■ The data:
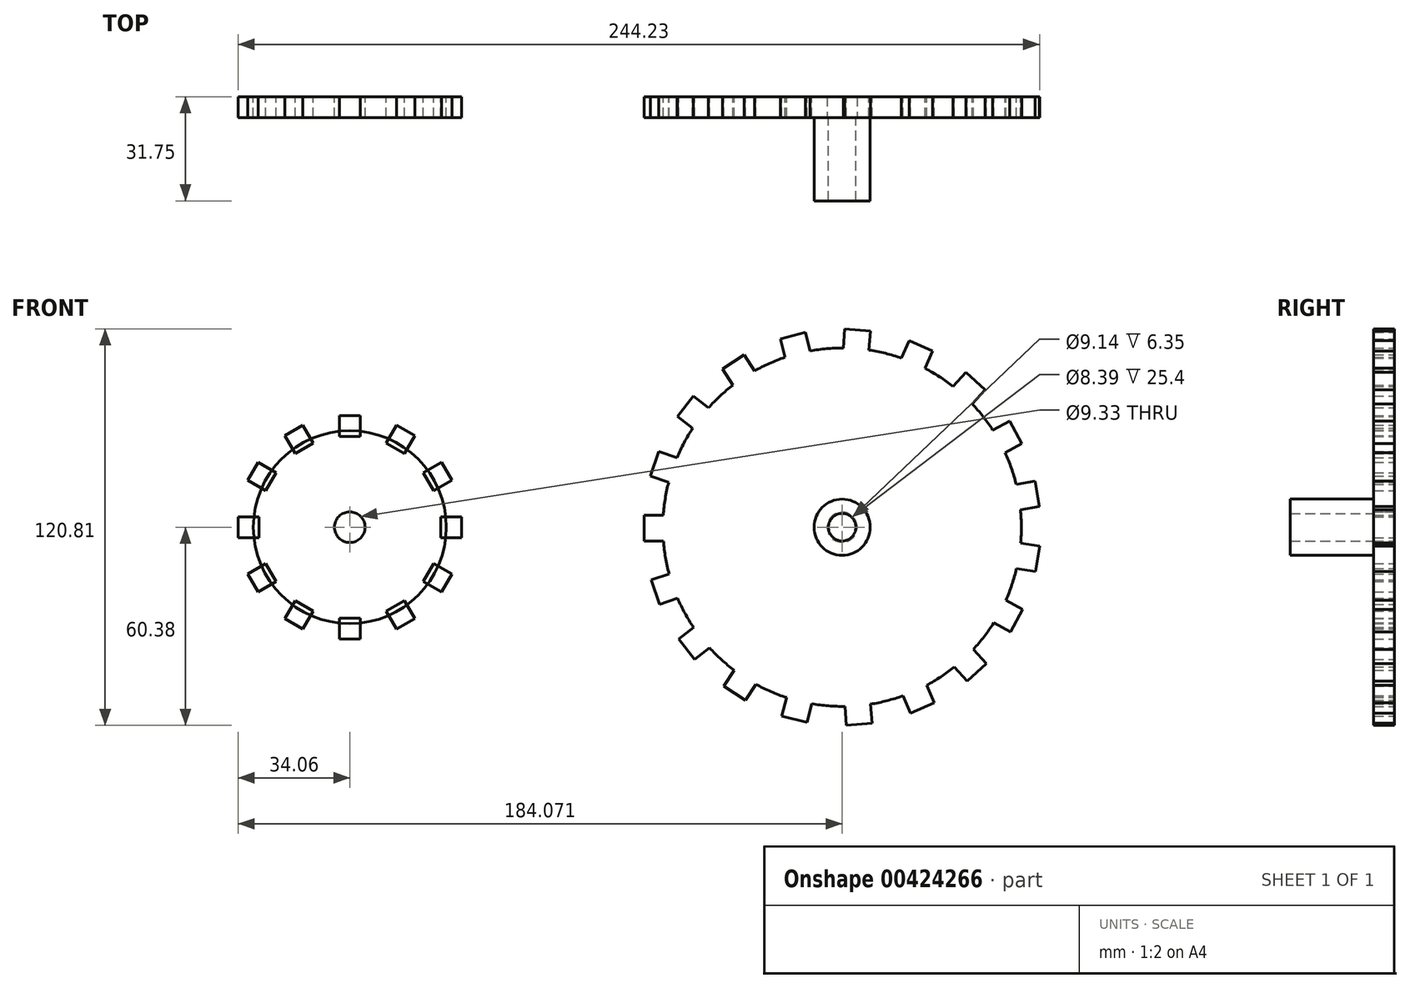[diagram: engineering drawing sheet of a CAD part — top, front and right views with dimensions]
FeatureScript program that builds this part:
annotation { "Feature Type Name" : "Feature", "Feature Type Description" : "" }
export const myFeature = defineFeature(function(context is Context, id is Id, definition is map)
    precondition{}
    {
        {
            var Q0;
            Q0=qCreatedBy(makeId("Front.planeOp"),FACE);
            var sketch = newSketch(context, id + "F0", { "sketchPlane" : qUnion([Q0])});
            skCircle(sketch, "E0", {"center": v(0, 0) * mm, "radius": 29.4 * mm});
            skSolve(sketch);
        }
        {
            var Q0;
            Q0 = qSketchRegion(id + "F0", true);
            extrude(context, id + "F1", {"entities" : qUnion([Q0]), "depth" : 6.35 * mm});
        }
        {
            var Q0;
            Q0=qCreatedBy(makeId("Front.planeOp"),FACE);
            var sketch = newSketch(context, id + "F2", { "sketchPlane" : qUnion([Q0])});
            skLineSegment(sketch, "E1.bottom", {"start": v(-3.18, 34.06) * mm, "end": v(3.18, 34.06) * mm});
            skLineSegment(sketch, "E1.top", {"start": v(-3.18, 27.71) * mm, "end": v(3.18, 27.71) * mm});
            skLineSegment(sketch, "E1.left", {"start": v(-3.18, 34.06) * mm, "end": v(-3.18, 27.71) * mm});
            skLineSegment(sketch, "E1.right", {"start": v(3.18, 34.06) * mm, "end": v(3.18, 27.71) * mm});
            skSolve(sketch);
        }
        {
            var Q0;
            Q0=makeQuery(id+"F2.imprint","IMPRINT",FACE,{"disambiguationData":[TD([[makeQuery(id+"F2.imprint","IMPRINT",EDGE,{"derivedFrom":sQuery(id+"F2.wireOp",EDGE,"E1.bottom")}),-1.0]])]});
            extrude(context, id + "F3", {"entities" : qUnion([Q0]), "depth" : 6.35 * mm});
        }
        {
            var Q0;
            Q0=makeQuery(id+"F3.opExtrude","SWEPT_BODY",BODY,{"disambiguationData":[OSD([sQuery(id+"F2.wireOp",EDGE,"E1.bottom"),sQuery(id+"F2.wireOp",EDGE,"E1.top"),sQuery(id+"F2.wireOp",EDGE,"E1.left"),sQuery(id+"F2.wireOp",EDGE,"E1.right")])]});
            var Q1;
            Q1=makeQuery(id+"F1.opExtrude","CAP_EDGE",EDGE,{"disambiguationData":[OSD([sQuery(id+"F0.wireOp",EDGE,"E0")])],"isStart":false});
            circularPattern(context, id + "F4", {"entities" : qUnion([Q0]), "axis" : qUnion([Q1]), "angle" : 360 * degree, "instanceCount" : 12, "equalSpace" : true});
        }
        {
            var Q0;
            Q0=makeQuery(id+"F1.opExtrude","CAP_FACE",FACE,{"disambiguationData":[OSD([sQuery(id+"F0.wireOp",EDGE,"E0")])],"isStart":true});
            var sketch = newSketch(context, id + "F5", { "sketchPlane" : qUnion([Q0])});
            skCircle(sketch, "E2", {"center": v(0, 0) * mm, "radius": 4.67 * mm});
            skSolve(sketch);
        }
        {
            var Q0;
            Q0=makeQuery(id+"F5.imprint","IMPRINT",FACE,{"disambiguationData":[TD([[makeQuery(id+"F5.imprint","IMPRINT",EDGE,{"derivedFrom":sQuery(id+"F5.wireOp",EDGE,"E2")}),1.0]])]});
            var Q1;
            Q1=sQuery(id+"F5.wireOp",EDGE,"E2");
            extrude(context, id + "F6", {"entities" : qUnion([Q0]), "operationType" : NewBodyOperationType.REMOVE, "surfaceEntities" : qUnion([Q1]), "oppositeDirection" : true, "depth" : 25.4 * mm});
        }
        {
            var Q0;
            Q0=qCreatedBy(makeId("Front.planeOp"),FACE);
            var sketch = newSketch(context, id + "F7", { "sketchPlane" : qUnion([Q0])});
            skCircle(sketch, "E3", {"center": v(150.01, 0) * mm, "radius": 54.61 * mm});
            skSolve(sketch);
        }
        {
            var Q0;
            Q0=qCreatedBy(makeId("Front.planeOp"),FACE);
            var sketch = newSketch(context, id + "F8", { "sketchPlane" : qUnion([Q0])});
            skLineSegment(sketch, "E4.bottom", {"start": v(96.07, 3.68) * mm, "end": v(89.72, 3.68) * mm});
            skLineSegment(sketch, "E4.top", {"start": v(96.07, -4.2) * mm, "end": v(89.72, -4.2) * mm});
            skLineSegment(sketch, "E4.left", {"start": v(96.07, 3.68) * mm, "end": v(96.07, -4.2) * mm});
            skLineSegment(sketch, "E4.right", {"start": v(89.72, 3.68) * mm, "end": v(89.72, -4.2) * mm});
            skSolve(sketch);
        }
        {
            var Q0;
            Q0=makeQuery(id+"F7.imprint","IMPRINT",FACE,{"disambiguationData":[TD([[makeQuery(id+"F7.imprint","IMPRINT",EDGE,{"derivedFrom":sQuery(id+"F7.wireOp",EDGE,"E3")}),1.0]])]});
            extrude(context, id + "F9", {"entities" : qUnion([Q0]), "depth" : 6.35 * mm});
        }
        {
            var Q0;
            Q0=makeQuery(id+"F8.imprint","IMPRINT",FACE,{"disambiguationData":[TD([[makeQuery(id+"F8.imprint","IMPRINT",EDGE,{"derivedFrom":sQuery(id+"F8.wireOp",EDGE,"E4.bottom")}),1.0]])]});
            extrude(context, id + "F10", {"entities" : qUnion([Q0]), "depth" : 6.35 * mm});
        }
        {
            var Q0;
            Q0=makeQuery(id+"F10.opExtrude","SWEPT_BODY",BODY,{"disambiguationData":[OSD([sQuery(id+"F8.wireOp",EDGE,"E4.bottom"),sQuery(id+"F8.wireOp",EDGE,"E4.top"),sQuery(id+"F8.wireOp",EDGE,"E4.left"),sQuery(id+"F8.wireOp",EDGE,"E4.right")])]});
            var Q1;
            Q1=makeQuery(id+"F9.opExtrude","CAP_EDGE",EDGE,{"disambiguationData":[OSD([sQuery(id+"F7.wireOp",EDGE,"E3")])],"isStart":false});
            circularPattern(context, id + "F11", {"entities" : qUnion([Q0]), "axis" : qUnion([Q1]), "angle" : 360 * degree, "instanceCount" : 19, "equalSpace" : true});
        }
        {
            var Q0;
            {var subQ0=makeQuery(id+"F10.opExtrude","CAP_FACE",FACE,{"disambiguationData":[OSD([sQuery(id+"F8.wireOp",EDGE,"ZRbgPriN-CiNv-fjNI-RmIJ-Uftv0Wc6BVWd.bottom"),sQuery(id+"F8.wireOp",EDGE,"ZRbgPriN-CiNv-fjNI-RmIJ-Uftv0Wc6BVWd.top"),sQuery(id+"F8.wireOp",EDGE,"ZRbgPriN-CiNv-fjNI-RmIJ-Uftv0Wc6BVWd.left"),sQuery(id+"F8.wireOp",EDGE,"ZRbgPriN-CiNv-fjNI-RmIJ-Uftv0Wc6BVWd.right")])],"isStart":false});Q0=makeQuery(id+"FukEfEByewJuotJ_4.opBoolean","MERGE",FACE,{"derivedFrom":[makeQuery(id+"F9.opExtrude","CAP_FACE",FACE,{"disambiguationData":[OSD([sQuery(id+"F7.wireOp",EDGE,"E3")])],"isStart":false}),subQ0,makeQuery(id+"F11.opPattern","COPY",FACE,{"derivedFrom":subQ0,"instanceName":"1"}),makeQuery(id+"F11.opPattern","COPY",FACE,{"derivedFrom":subQ0,"instanceName":"2"}),makeQuery(id+"F11.opPattern","COPY",FACE,{"derivedFrom":subQ0,"instanceName":"3"}),makeQuery(id+"F11.opPattern","COPY",FACE,{"derivedFrom":subQ0,"instanceName":"4"}),makeQuery(id+"F11.opPattern","COPY",FACE,{"derivedFrom":subQ0,"instanceName":"5"}),makeQuery(id+"F11.opPattern","COPY",FACE,{"derivedFrom":subQ0,"instanceName":"6"}),makeQuery(id+"F11.opPattern","COPY",FACE,{"derivedFrom":subQ0,"instanceName":"7"}),makeQuery(id+"F11.opPattern","COPY",FACE,{"derivedFrom":subQ0,"instanceName":"8"}),makeQuery(id+"F11.opPattern","COPY",FACE,{"derivedFrom":subQ0,"instanceName":"9"}),makeQuery(id+"F11.opPattern","COPY",FACE,{"derivedFrom":subQ0,"instanceName":"10"}),makeQuery(id+"F11.opPattern","COPY",FACE,{"derivedFrom":subQ0,"instanceName":"11"})]});}
            var sketch = newSketch(context, id + "F12", { "sketchPlane" : qUnion([Q0])});
            skCircle(sketch, "E5", {"center": v(150.01, 0) * mm, "radius": 4.57 * mm});
            skSolve(sketch);
        }
        {
            var Q0;
            Q0=makeQuery(id+"F12.imprint","IMPRINT",FACE,{"disambiguationData":[TD([[makeQuery(id+"F12.imprint","IMPRINT",EDGE,{"derivedFrom":sQuery(id+"F12.wireOp",EDGE,"E5")}),1.0]])]});
            var Q1;
            Q1=sQuery(id+"F12.wireOp",EDGE,"E5");
            extrude(context, id + "F13", {"entities" : qUnion([Q0]), "operationType" : NewBodyOperationType.REMOVE, "surfaceEntities" : qUnion([Q1]), "oppositeDirection" : true, "depth" : 25.4 * mm});
        }
        {
            var Q0;
            Q0=makeQuery(id+"F9.opExtrude","SWEPT_BODY",BODY,{"disambiguationData":[OSD([sQuery(id+"F7.wireOp",EDGE,"E3")])]});
            var Q1;
            Q1=makeQuery(id+"F10.opExtrude","SWEPT_BODY",BODY,{"disambiguationData":[OSD([sQuery(id+"F8.wireOp",EDGE,"E4.bottom"),sQuery(id+"F8.wireOp",EDGE,"E4.top"),sQuery(id+"F8.wireOp",EDGE,"E4.left"),sQuery(id+"F8.wireOp",EDGE,"E4.right")])]});
            var Q2;
            Q2=makeQuery(id+"F11.opPattern","COPY",BODY,{"derivedFrom":makeQuery(id+"F10.opExtrude","SWEPT_BODY",BODY,{"disambiguationData":[OSD([sQuery(id+"F8.wireOp",EDGE,"E4.bottom"),sQuery(id+"F8.wireOp",EDGE,"E4.top"),sQuery(id+"F8.wireOp",EDGE,"E4.left"),sQuery(id+"F8.wireOp",EDGE,"E4.right")])]}),"instanceName":"1"});
            var Q3;
            Q3=makeQuery(id+"F11.opPattern","COPY",BODY,{"derivedFrom":makeQuery(id+"F10.opExtrude","SWEPT_BODY",BODY,{"disambiguationData":[OSD([sQuery(id+"F8.wireOp",EDGE,"E4.bottom"),sQuery(id+"F8.wireOp",EDGE,"E4.top"),sQuery(id+"F8.wireOp",EDGE,"E4.left"),sQuery(id+"F8.wireOp",EDGE,"E4.right")])]}),"instanceName":"2"});
            var Q4;
            Q4=makeQuery(id+"F11.opPattern","COPY",BODY,{"derivedFrom":makeQuery(id+"F10.opExtrude","SWEPT_BODY",BODY,{"disambiguationData":[OSD([sQuery(id+"F8.wireOp",EDGE,"E4.bottom"),sQuery(id+"F8.wireOp",EDGE,"E4.top"),sQuery(id+"F8.wireOp",EDGE,"E4.left"),sQuery(id+"F8.wireOp",EDGE,"E4.right")])]}),"instanceName":"3"});
            var Q5;
            Q5=makeQuery(id+"F11.opPattern","COPY",BODY,{"derivedFrom":makeQuery(id+"F10.opExtrude","SWEPT_BODY",BODY,{"disambiguationData":[OSD([sQuery(id+"F8.wireOp",EDGE,"E4.bottom"),sQuery(id+"F8.wireOp",EDGE,"E4.top"),sQuery(id+"F8.wireOp",EDGE,"E4.left"),sQuery(id+"F8.wireOp",EDGE,"E4.right")])]}),"instanceName":"4"});
            var Q6;
            Q6=makeQuery(id+"F11.opPattern","COPY",BODY,{"derivedFrom":makeQuery(id+"F10.opExtrude","SWEPT_BODY",BODY,{"disambiguationData":[OSD([sQuery(id+"F8.wireOp",EDGE,"E4.bottom"),sQuery(id+"F8.wireOp",EDGE,"E4.top"),sQuery(id+"F8.wireOp",EDGE,"E4.left"),sQuery(id+"F8.wireOp",EDGE,"E4.right")])]}),"instanceName":"5"});
            var Q7;
            Q7=makeQuery(id+"F11.opPattern","COPY",BODY,{"derivedFrom":makeQuery(id+"F10.opExtrude","SWEPT_BODY",BODY,{"disambiguationData":[OSD([sQuery(id+"F8.wireOp",EDGE,"E4.bottom"),sQuery(id+"F8.wireOp",EDGE,"E4.top"),sQuery(id+"F8.wireOp",EDGE,"E4.left"),sQuery(id+"F8.wireOp",EDGE,"E4.right")])]}),"instanceName":"6"});
            var Q8;
            Q8=makeQuery(id+"F11.opPattern","COPY",BODY,{"derivedFrom":makeQuery(id+"F10.opExtrude","SWEPT_BODY",BODY,{"disambiguationData":[OSD([sQuery(id+"F8.wireOp",EDGE,"E4.bottom"),sQuery(id+"F8.wireOp",EDGE,"E4.top"),sQuery(id+"F8.wireOp",EDGE,"E4.left"),sQuery(id+"F8.wireOp",EDGE,"E4.right")])]}),"instanceName":"7"});
            var Q9;
            Q9=makeQuery(id+"F11.opPattern","COPY",BODY,{"derivedFrom":makeQuery(id+"F10.opExtrude","SWEPT_BODY",BODY,{"disambiguationData":[OSD([sQuery(id+"F8.wireOp",EDGE,"E4.bottom"),sQuery(id+"F8.wireOp",EDGE,"E4.top"),sQuery(id+"F8.wireOp",EDGE,"E4.left"),sQuery(id+"F8.wireOp",EDGE,"E4.right")])]}),"instanceName":"8"});
            var Q10;
            Q10=makeQuery(id+"F11.opPattern","COPY",BODY,{"derivedFrom":makeQuery(id+"F10.opExtrude","SWEPT_BODY",BODY,{"disambiguationData":[OSD([sQuery(id+"F8.wireOp",EDGE,"E4.bottom"),sQuery(id+"F8.wireOp",EDGE,"E4.top"),sQuery(id+"F8.wireOp",EDGE,"E4.left"),sQuery(id+"F8.wireOp",EDGE,"E4.right")])]}),"instanceName":"9"});
            var Q11;
            Q11=makeQuery(id+"F11.opPattern","COPY",BODY,{"derivedFrom":makeQuery(id+"F10.opExtrude","SWEPT_BODY",BODY,{"disambiguationData":[OSD([sQuery(id+"F8.wireOp",EDGE,"E4.bottom"),sQuery(id+"F8.wireOp",EDGE,"E4.top"),sQuery(id+"F8.wireOp",EDGE,"E4.left"),sQuery(id+"F8.wireOp",EDGE,"E4.right")])]}),"instanceName":"10"});
            var Q12;
            Q12=makeQuery(id+"F11.opPattern","COPY",BODY,{"derivedFrom":makeQuery(id+"F10.opExtrude","SWEPT_BODY",BODY,{"disambiguationData":[OSD([sQuery(id+"F8.wireOp",EDGE,"E4.bottom"),sQuery(id+"F8.wireOp",EDGE,"E4.top"),sQuery(id+"F8.wireOp",EDGE,"E4.left"),sQuery(id+"F8.wireOp",EDGE,"E4.right")])]}),"instanceName":"11"});
            var Q13;
            Q13=makeQuery(id+"F11.opPattern","COPY",BODY,{"derivedFrom":makeQuery(id+"F10.opExtrude","SWEPT_BODY",BODY,{"disambiguationData":[OSD([sQuery(id+"F8.wireOp",EDGE,"E4.bottom"),sQuery(id+"F8.wireOp",EDGE,"E4.top"),sQuery(id+"F8.wireOp",EDGE,"E4.left"),sQuery(id+"F8.wireOp",EDGE,"E4.right")])]}),"instanceName":"12"});
            var Q14;
            Q14=makeQuery(id+"F11.opPattern","COPY",BODY,{"derivedFrom":makeQuery(id+"F10.opExtrude","SWEPT_BODY",BODY,{"disambiguationData":[OSD([sQuery(id+"F8.wireOp",EDGE,"E4.bottom"),sQuery(id+"F8.wireOp",EDGE,"E4.top"),sQuery(id+"F8.wireOp",EDGE,"E4.left"),sQuery(id+"F8.wireOp",EDGE,"E4.right")])]}),"instanceName":"13"});
            var Q15;
            Q15=makeQuery(id+"F11.opPattern","COPY",BODY,{"derivedFrom":makeQuery(id+"F10.opExtrude","SWEPT_BODY",BODY,{"disambiguationData":[OSD([sQuery(id+"F8.wireOp",EDGE,"E4.bottom"),sQuery(id+"F8.wireOp",EDGE,"E4.top"),sQuery(id+"F8.wireOp",EDGE,"E4.left"),sQuery(id+"F8.wireOp",EDGE,"E4.right")])]}),"instanceName":"14"});
            var Q16;
            Q16=makeQuery(id+"F11.opPattern","COPY",BODY,{"derivedFrom":makeQuery(id+"F10.opExtrude","SWEPT_BODY",BODY,{"disambiguationData":[OSD([sQuery(id+"F8.wireOp",EDGE,"E4.bottom"),sQuery(id+"F8.wireOp",EDGE,"E4.top"),sQuery(id+"F8.wireOp",EDGE,"E4.left"),sQuery(id+"F8.wireOp",EDGE,"E4.right")])]}),"instanceName":"15"});
            var Q17;
            Q17=makeQuery(id+"F11.opPattern","COPY",BODY,{"derivedFrom":makeQuery(id+"F10.opExtrude","SWEPT_BODY",BODY,{"disambiguationData":[OSD([sQuery(id+"F8.wireOp",EDGE,"E4.bottom"),sQuery(id+"F8.wireOp",EDGE,"E4.top"),sQuery(id+"F8.wireOp",EDGE,"E4.left"),sQuery(id+"F8.wireOp",EDGE,"E4.right")])]}),"instanceName":"16"});
            var Q18;
            Q18=makeQuery(id+"F11.opPattern","COPY",BODY,{"derivedFrom":makeQuery(id+"F10.opExtrude","SWEPT_BODY",BODY,{"disambiguationData":[OSD([sQuery(id+"F8.wireOp",EDGE,"E4.bottom"),sQuery(id+"F8.wireOp",EDGE,"E4.top"),sQuery(id+"F8.wireOp",EDGE,"E4.left"),sQuery(id+"F8.wireOp",EDGE,"E4.right")])]}),"instanceName":"17"});
            booleanBodies(context, id + "F14", {"operationType" : BooleanOperationType.UNION, "tools" : qUnion([Q0, Q1, Q2, Q3, Q4, Q5, Q6, Q7, Q8, Q9, Q10, Q11, Q12, Q13, Q14, Q15, Q16, Q17, Q18])});
        }
        {
            var Q0;
            Q0=makeQuery(id+"F11.opPattern","COPY",BODY,{"derivedFrom":makeQuery(id+"F10.opExtrude","SWEPT_BODY",BODY,{"disambiguationData":[OSD([sQuery(id+"F8.wireOp",EDGE,"E4.bottom"),sQuery(id+"F8.wireOp",EDGE,"E4.top"),sQuery(id+"F8.wireOp",EDGE,"E4.left"),sQuery(id+"F8.wireOp",EDGE,"E4.right")])]}),"instanceName":"18"});
            var Q1;
            Q1=makeQuery(id+"F9.opExtrude","SWEPT_BODY",BODY,{"disambiguationData":[OSD([sQuery(id+"F7.wireOp",EDGE,"E3")])]});
            booleanBodies(context, id + "F15", {"operationType" : BooleanOperationType.UNION, "tools" : qUnion([Q0, Q1])});
        }
        {
            var Q0;
            {var subQ0=makeQuery(id+"F10.opExtrude","CAP_FACE",FACE,{"disambiguationData":[OSD([sQuery(id+"F8.wireOp",EDGE,"E4.bottom"),sQuery(id+"F8.wireOp",EDGE,"E4.top"),sQuery(id+"F8.wireOp",EDGE,"E4.left"),sQuery(id+"F8.wireOp",EDGE,"E4.right")])],"isStart":false});Q0=makeQuery(id+"F15.opBoolean","MERGE",FACE,{"derivedFrom":[makeQuery(id+"F11.opPattern","COPY",FACE,{"derivedFrom":subQ0,"instanceName":"18"}),makeQuery(id+"F14.opBoolean","MERGE",FACE,{"derivedFrom":[subQ0,makeQuery(id+"F11.opPattern","COPY",FACE,{"derivedFrom":subQ0,"instanceName":"1"}),makeQuery(id+"F11.opPattern","COPY",FACE,{"derivedFrom":subQ0,"instanceName":"2"}),makeQuery(id+"F11.opPattern","COPY",FACE,{"derivedFrom":subQ0,"instanceName":"3"}),makeQuery(id+"F11.opPattern","COPY",FACE,{"derivedFrom":subQ0,"instanceName":"4"}),makeQuery(id+"F11.opPattern","COPY",FACE,{"derivedFrom":subQ0,"instanceName":"5"}),makeQuery(id+"F11.opPattern","COPY",FACE,{"derivedFrom":subQ0,"instanceName":"6"}),makeQuery(id+"F11.opPattern","COPY",FACE,{"derivedFrom":subQ0,"instanceName":"7"}),makeQuery(id+"F11.opPattern","COPY",FACE,{"derivedFrom":subQ0,"instanceName":"8"}),makeQuery(id+"F11.opPattern","COPY",FACE,{"derivedFrom":subQ0,"instanceName":"9"}),makeQuery(id+"F11.opPattern","COPY",FACE,{"derivedFrom":subQ0,"instanceName":"10"}),makeQuery(id+"F11.opPattern","COPY",FACE,{"derivedFrom":subQ0,"instanceName":"11"}),makeQuery(id+"F11.opPattern","COPY",FACE,{"derivedFrom":subQ0,"instanceName":"12"}),makeQuery(id+"F11.opPattern","COPY",FACE,{"derivedFrom":subQ0,"instanceName":"13"}),makeQuery(id+"F11.opPattern","COPY",FACE,{"derivedFrom":subQ0,"instanceName":"14"}),makeQuery(id+"F11.opPattern","COPY",FACE,{"derivedFrom":subQ0,"instanceName":"15"}),makeQuery(id+"F11.opPattern","COPY",FACE,{"derivedFrom":subQ0,"instanceName":"16"}),makeQuery(id+"F11.opPattern","COPY",FACE,{"derivedFrom":subQ0,"instanceName":"17"}),makeQuery(id+"F9.opExtrude","CAP_FACE",FACE,{"disambiguationData":[OSD([sQuery(id+"F7.wireOp",EDGE,"E3")])],"isStart":false})]})]});}
            var sketch = newSketch(context, id + "F16", { "sketchPlane" : qUnion([Q0])});
            skCircle(sketch, "E6", {"center": v(150.01, 0) * mm, "radius": 4.2 * mm});
            skCircle(sketch, "E7", {"center": v(150.01, 0) * mm, "radius": 8.56 * mm});
            skSolve(sketch);
        }
        {
            var Q0;
            Q0 = qSketchRegion(id + "F16", true);
            extrude(context, id + "F17", {"entities" : qUnion([Q0]), "operationType" : NewBodyOperationType.ADD, "depth" : 25.4 * mm});
        }
    });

■ Set exercise:
Quote every line in the entries above that contains the string "instanceCount".

■ The reply:
            circularPattern(context, id + "F4", {"entities" : qUnion([Q0]), "axis" : qUnion([Q1]), "angle" : 360 * degree, "instanceCount" : 12, "equalSpace" : true});
            circularPattern(context, id + "F11", {"entities" : qUnion([Q0]), "axis" : qUnion([Q1]), "angle" : 360 * degree, "instanceCount" : 19, "equalSpace" : true});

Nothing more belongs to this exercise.